With her it is as with those with whom I associate in general, they believe I have a multiplicity of affairs; I am continually on the go and say, like Figaro, ‘One, two, three, four intrigues at once, that’s my delight’.
Most men enjoy a young girl as they would a glass of champagne, in a single frothing moment. That’s very nice, and with many young girls it’s the most one can make of it. But here there is more.
The more surrender one can bring into love, the more interesting it becomes. The momentary carnal pleasure is a case of rape, if not outwardly then spiritually, and in rape there is only imaginary pleasure, without substance behind it.
No, one must bring matters to the point where the girl has just one task to accomplish for her freedom: to surrender herself. When she feels her whole bliss depends on that, when she almost begs to submit and yet is free, then for the first time there is enjoyment, but it always depends on spiritual influences.
Cordelia! What a glorious name. I sit at home and practice like a parrot, I say ‘Cordelia, Cordelia, Cordelia, my Cordelia, my own Cordelia’. I can barely keep myself from smiling when I imagine the routine with which I will utter these words when the decisive moment comes.
It is no wonder that the poets always portray this beautiful and intimate moment when the lovers descend into love’s ocean and divest themselves of the old persona, climbing up from this baptism properly knowing one another as old acquaintances for the very first time. For a young girl it’s always the most beautiful moment.
Properly to savor it, one should always be a little higher, so that one is not only the one being baptized but also the priest. A little irony makes it more interesting: it is a spiritual undressing. One must be poet enough not to disturb the ceremony, yet the joker must always be sitting in ambush.
Johannes, June 2nd
She is prideful; I have long known this. She sits with the Jansen girls and their chatter obviously bores her, she talks little and wears a sardonic half smile. I am counting on that smile. Her occasional boyish wildness may be inexplicable to the Jansen girls, but not to me. She only knew her father and older brother as a child, she had witnessed serious scenes and her father and mother were unhappy together. What usually beckons to a young girl does not beckon to her, she may possibly be puzzled about what it means to be a young girl.
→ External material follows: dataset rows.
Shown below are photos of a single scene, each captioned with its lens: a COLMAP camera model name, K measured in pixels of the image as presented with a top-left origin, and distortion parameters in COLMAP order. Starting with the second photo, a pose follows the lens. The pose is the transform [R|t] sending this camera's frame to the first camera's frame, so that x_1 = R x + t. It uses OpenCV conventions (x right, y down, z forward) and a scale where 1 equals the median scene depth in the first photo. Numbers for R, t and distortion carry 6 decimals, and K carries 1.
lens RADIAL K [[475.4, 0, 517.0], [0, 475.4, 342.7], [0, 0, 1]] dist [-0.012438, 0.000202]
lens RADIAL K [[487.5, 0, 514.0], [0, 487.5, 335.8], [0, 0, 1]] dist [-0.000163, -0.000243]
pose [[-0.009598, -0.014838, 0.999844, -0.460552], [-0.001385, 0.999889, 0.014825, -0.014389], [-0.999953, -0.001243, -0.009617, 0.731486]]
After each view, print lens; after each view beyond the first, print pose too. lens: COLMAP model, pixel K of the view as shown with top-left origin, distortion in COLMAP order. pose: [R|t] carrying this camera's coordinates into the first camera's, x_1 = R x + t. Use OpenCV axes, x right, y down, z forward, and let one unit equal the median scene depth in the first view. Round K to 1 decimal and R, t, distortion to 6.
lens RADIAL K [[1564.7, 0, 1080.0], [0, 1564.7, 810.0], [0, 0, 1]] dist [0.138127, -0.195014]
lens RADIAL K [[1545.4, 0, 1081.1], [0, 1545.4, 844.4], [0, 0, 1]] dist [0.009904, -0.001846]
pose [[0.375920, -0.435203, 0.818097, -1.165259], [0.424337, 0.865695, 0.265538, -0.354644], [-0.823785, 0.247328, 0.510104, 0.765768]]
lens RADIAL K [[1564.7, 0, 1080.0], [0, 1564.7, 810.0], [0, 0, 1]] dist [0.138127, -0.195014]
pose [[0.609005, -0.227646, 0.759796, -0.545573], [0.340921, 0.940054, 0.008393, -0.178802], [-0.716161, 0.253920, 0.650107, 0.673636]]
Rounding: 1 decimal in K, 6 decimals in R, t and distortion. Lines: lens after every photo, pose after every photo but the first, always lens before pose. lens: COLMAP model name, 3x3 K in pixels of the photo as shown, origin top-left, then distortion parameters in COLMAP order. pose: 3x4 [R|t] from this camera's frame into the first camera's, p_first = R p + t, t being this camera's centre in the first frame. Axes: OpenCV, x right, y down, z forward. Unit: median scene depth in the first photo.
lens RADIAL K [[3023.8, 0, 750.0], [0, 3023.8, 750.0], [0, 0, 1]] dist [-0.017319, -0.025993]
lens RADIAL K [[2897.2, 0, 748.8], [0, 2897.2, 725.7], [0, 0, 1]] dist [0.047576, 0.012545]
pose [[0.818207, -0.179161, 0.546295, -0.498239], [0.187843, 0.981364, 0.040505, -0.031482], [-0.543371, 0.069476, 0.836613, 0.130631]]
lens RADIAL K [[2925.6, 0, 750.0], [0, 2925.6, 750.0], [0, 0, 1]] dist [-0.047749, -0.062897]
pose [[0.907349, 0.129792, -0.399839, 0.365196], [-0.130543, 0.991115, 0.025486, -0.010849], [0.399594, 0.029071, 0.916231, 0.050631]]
I gathered from the Jansen girls that she does not play the piano, it is against her aunt’s principles. I found this attitude regrettable; music is an excellent avenue for communicating with a young girl. Today at Mrs. Jansen’s, I half opened the door and caught her playing piano on the sly. She was not an accomplished player, she became impatient, but then gentler sounds came again. She repeatedly played a little Swedish melody as I stood outside and listened to the changing of her moods. Sometimes a passion, sometimes a melancholy, everywhere enervated with meaning and memories for her.
She is evidently concealing the fact that she plays, or maybe she only plays this Swedish melody, and it has a special meaning for her? All this I do not know, and the incident is for that reason very important to me. Whenever I can talk more confidentially with her, I shall lead her quite secretly to this point and let her fall into this trap.